Even before their visa approval, Lazar and Luka started ramping up their training. Lazar, who has prepared for the Games before, says it is the “most fun training you can do… a lot of running outside, a lot of swimming in the open water, a lot of event sessions. For the online event, it’s mostly thrusters, burpees, pull-ups, rowing, whatever. Here is stuff that I’m pretty good at, the unknown and the unknowable.”

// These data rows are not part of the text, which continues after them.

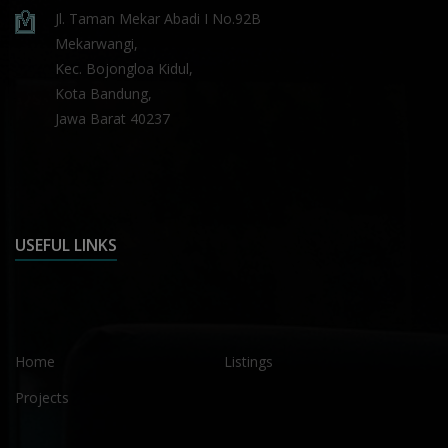
Jl. Taman Mekar Abadi I No.92B
Mekarwangi,
Kec. Bojongloa Kidul,
Kota Bandung,
Jawa Barat 40237
USEFUL LINKS
Home
Listings
Projects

- At the Games, Lazar is hoping to place in the top 10. “My goal, for sure, is rookie of the year. From there we will see,” he says.
- Luka plans to use this year to “go slow and see what the CrossFit Games is like, what it feels like, and what you need to be there.” At only 22-years-old, he is younger than many athletes and plans to use this year to build his plan for the next 10.
- “I want to go and see if I can win some events and see where that puts me, and then when I see what I need to work on and what it actually takes to be in the top three or on top of the podium, I want to go back and work even harder,” Luka says.
2021 will be the first in-person Games appearance for the brothers, which both say feels “amazing.”
- “Taking the floor with your brother at the highest level, I think that’s just amazing, and we will be the first from Serbia to compete on the Men’s side at the Games,” says Luka.
- “I just got goosebumps,” Lazar says, after being asked what it means to attend the Games with his brother. “You can’t imagine how much it means for our family, for the two of us, it’s amazing, just unbelievable.”